Die IHK erwartet ab 2020 am Flughafen BER ein “ernsthaftes Kapazitätsproblem“. Ein Weiterbetrieb in Tegel sei aber keine Lösung.
Die Berliner Wirtschaft verlangt von Politik und Flughafengesellschaft verstärkte Anstrengungen zum Ausbau des neuen Flughafens in Schönefeld und warnt gleichzeitig davor, Tegel offen zu halten. „Wir fordern ausreichende Passagierkapazitäten am BER“, sagte die Präsidentin der Industrie- und Handelskammer (IHK), Beatrice Kramm. Hauptgeschäftsführer Jan Eder warnte, nach den bisherigen Überlegungen für eine Erweiterung „bekommen wir zwischen 2020 und 2023 ein ernsthaftes Kapazitätsproblem“.
Diese Einschätzung deckt sich mit der des Offenbacher Flughafenplaners Dieter Faulenbach da Costa. Er geht angesichts steigender Passagierzahlen ebenfalls für die Zeit direkt nach einer BER-Eröffnung von zu wenigen Check-in-Countern, Sicherheitsschleusen und Gepäckbändern aus. Zwar gibt es noch keinen Eröffnungstermin für den BER, aber fast alle Beobachter erwarten, dass ein Start vor Mitte oder Herbst 2019 nicht möglich sein wird.
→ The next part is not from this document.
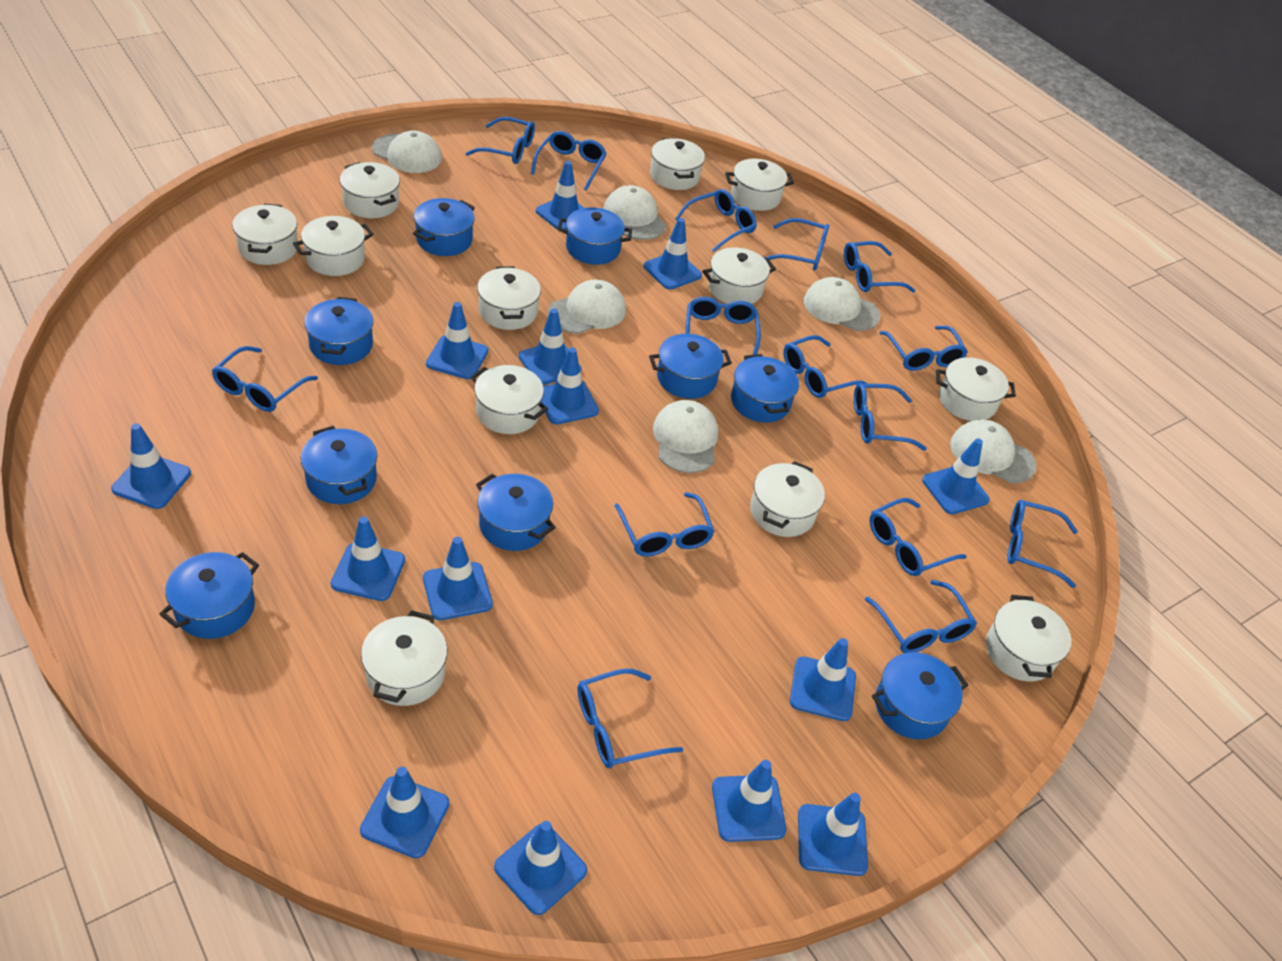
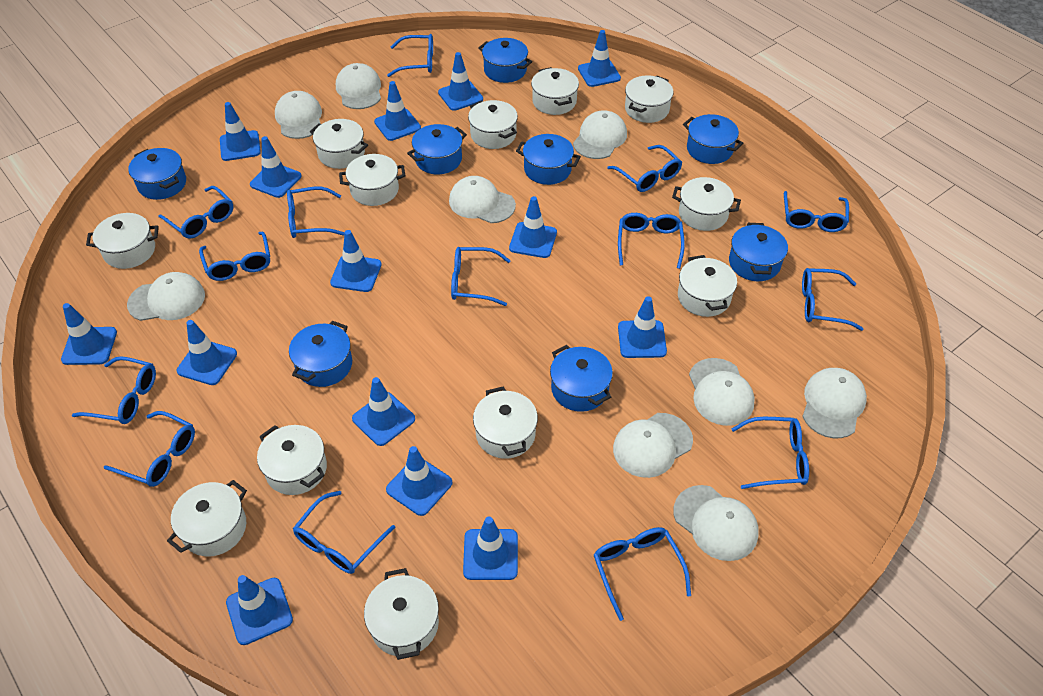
blue glasses: [212,346,318,412] [466,117,535,164] [531,131,607,190] [578,669,683,768] [614,492,715,556] [675,189,757,252] [686,297,761,355] [764,218,829,271] [783,335,868,398] [844,241,916,293] [854,383,927,451] [865,580,977,653] [869,498,967,576] [879,326,968,371] [1007,500,1078,588] = 15 -> [72,356,156,424] [104,411,195,487] [158,186,233,239] [199,232,270,281] [287,187,345,238] [293,491,396,574] [387,34,433,77] [451,247,511,306] [594,527,691,621] [607,145,682,192] [618,213,685,269] [732,417,809,489] [784,191,849,232] [802,268,863,331] = 14
blue pot: [159,552,259,639] [300,426,377,504] [304,297,373,365] [413,198,475,256] [476,474,556,551] [558,208,632,265] [649,334,732,399] [731,354,799,423] [872,652,968,739] = 9 -> [128,148,186,200] [289,321,352,387] [407,124,467,174] [478,38,532,83] [516,134,581,185] [550,345,613,412] [683,114,743,164] [729,223,788,281] = 8
white cap: [372,130,442,173] [548,280,626,334] [603,185,666,240] [653,400,718,473] [804,277,880,331] [950,419,1036,483] = 6 -> [127,272,205,321] [275,91,322,139] [336,63,381,109] [449,176,516,223] [573,110,627,159] [613,413,693,478] [673,485,759,561] [689,358,755,426] [802,368,867,438] = 9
Regierungsterminal soll am westlichen Rand des Rollfelds entstehen
Für einen wesentlichen Zielkonflikt in der Flughafenplanung hat die IHK-Führung einen Lösungsvorschlag. Das vom Bund geplante Regierungsterminal könnte am westlichen Rand des Rollfeldes entstehen. Dort stehen Hallen der Berliner Messegesellschaft, die vor allem für die Internationale Luftfahrtausstellung (ILA) genutzt wurden. Der Messe beschert der Unterhalt seit Jahren Verluste.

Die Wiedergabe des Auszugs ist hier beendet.